Hay una imagen –si es que se le puede llamar así– que me obsesiona alrededor de la muerte de un amigo. Digo imagen, pero quizá debería decir secuencia. Mi amigo había tenido una relación de combate con la bebida. Era un ebrio lúcido, como un profeta que necesita prenderse fuego para respirar todos los días. Cambiaba de casa con cierta frecuencia. Su único compromiso eran sus amigos, la literatura y las noches acompañado por transparentes botellas de vodka.
Lo dejé de ver una temporada por un viaje frustrado. Después nos reencontramos y visité el último departamento en el que vivió. Era un lugar pequeño, atiborrado de libros. La última vez que lo vi –la última despedida– no fue memorable. Fue un adiós en la noche, un gesto que se repite hasta vaciarse, hasta ser invisible. Después vino la noticia: había muerto. Lo primero que sentí fue incredulidad. Alguien que bebe, a pesar de su fragilidad, parece que puede sobrellevar esa situación, como el equilibrista que reta al vacío. Hasta que él cayó.
Pronto llegó más información: mi amigo –que vivía solitario desde hacía mucho– dejó de contestar su teléfono celular. Quizás pasó un día o poco más. La gente más cercana a él –sus familiares, principalmente– comenzaron a sospechar. El derrumbe, por fin, había ganado. Lo siguiente que cuento es una reconstrucción mía a partir de las pocas certezas que se difundieron después. Tal vez son trazos borrosos en la memoria que aún perduran porque, cuando muere alguien querido, los detalles pasan a un segundo plano. Llegaron a su puerta e intentaron entrar. No sé si la derribaron o llamaron a un cerrajero. ¿Dónde lo encontraron? ¿En su cama? ¿En el piso? ¿Acostado en un sillón?
Después de la pérdida recorrí, sin saberlo, un laberinto. El laberinto de los últimos momentos de mi amigo. No me interesaba con quién se había visto antes de regresar a su vida solitaria. Lo que me parecía insoportable era que nunca podría saber si intentó pedir ayuda o se resignó a su naufragio. Después vino una inquietud más: las largas horas que pasó el cadáver abandonado en el pequeño departamento mientras los demás lo creíamos vivo.

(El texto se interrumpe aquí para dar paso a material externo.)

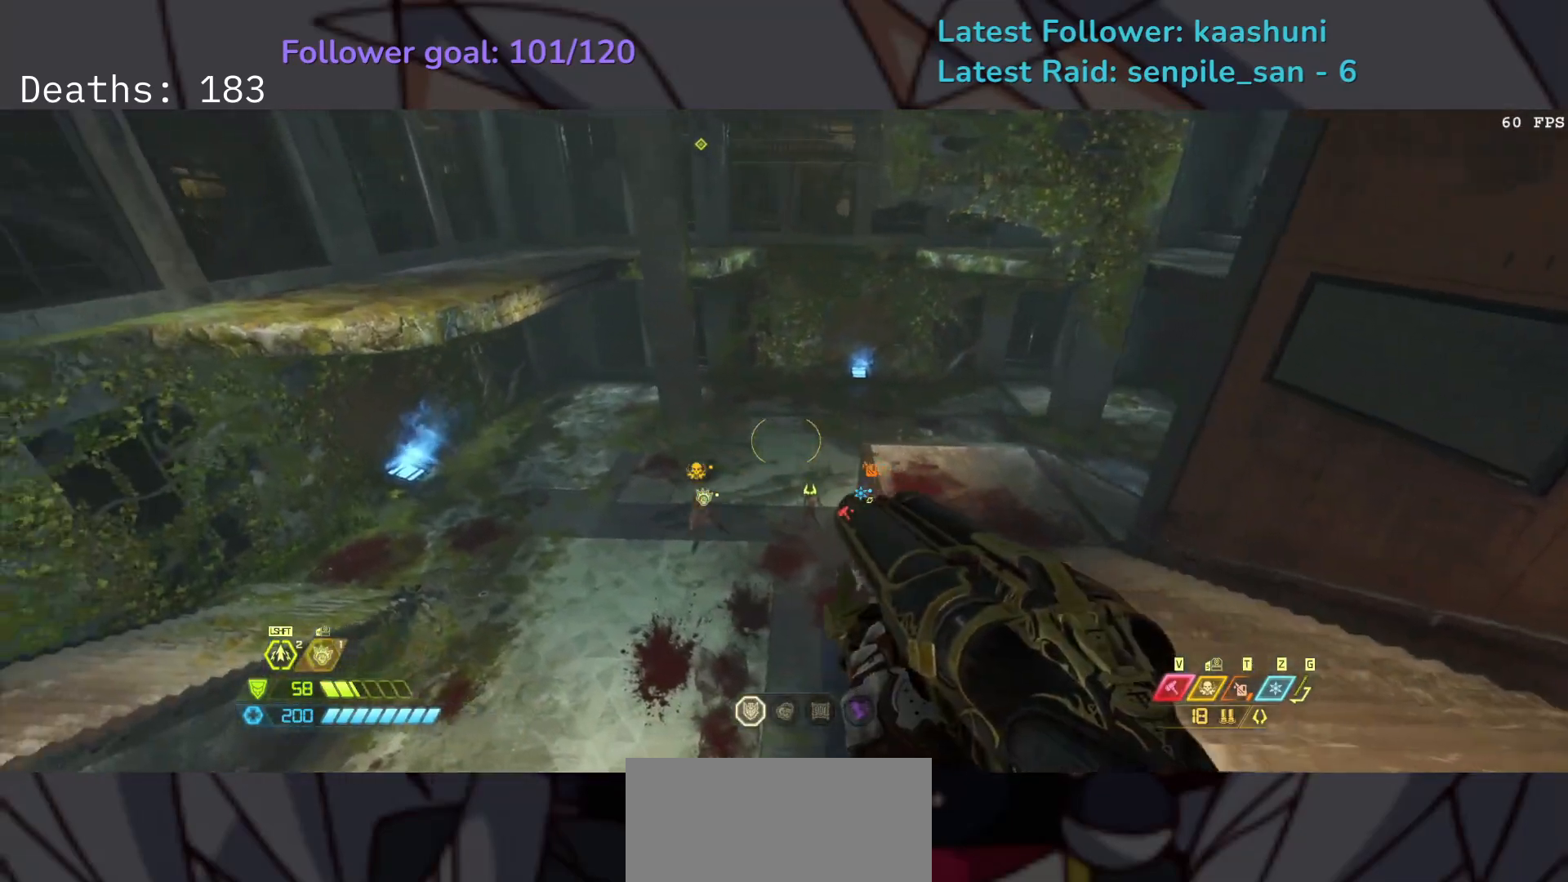
{"keys": ["d"], "mouse": [], "events": [[117, "space", "up"], [267, "mouse_right", "down"], [367, "d", "down"], [383, "s", "up"], [417, "mouse_right", "up"]]}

Imaginé los libreros llenos, las hojas repletas de correcciones de estilo, títulos que iba a editar para la universidad. No alcanzó a ver una obra mía. Pensé, obsesivamente, aún lo hago, en el silencio que llenó cada espacio del departamento. El ruido de la avenida o la luz del sol configuraron, también, ese silencio. Los muebles, la pequeña cocina de la cual apenas me acuerdo, vigilaron la muerte de mi amigo. Cuando se llevaron el cuerpo, el departamento siguió enmudecido y, aparentemente, imperturbable. Pienso en el ecosistema secreto que mantienen los lugares cuando no estamos. No me refiero al polvo que remueve y aquieta una racha de aire. Me refiero a los sedimentos de memoria que dejamos en nuestras casas y lugares de trabajo. Quisiera creer que esas huellas se transforman en otras cosas. Quisiera creer que esa transformación perpetua resplandece a veces y que ese brillo tiene la capacidad de mostrar, aunque sea por un instante, un momento que vivimos.
Hay una idea interesante sobre el tiempo que leí en Matadero cinco, la novela de Kurt Vonnegut. El tiempo no es una progresión lineal sino una imagen que puede recorrerse con la mirada. El tiempo es, entonces, un cuadro que podemos contemplar sin que se nos escape como un puñado de arena entre las manos. Los instantes posteriores a la muerte de mi amigo quizás puedan verse en una galería secreta, rodeados de otros momentos, luces congeladas en una superficie o vetas de un universo reconocible, acaso mínimo, y que aún late para llamarnos.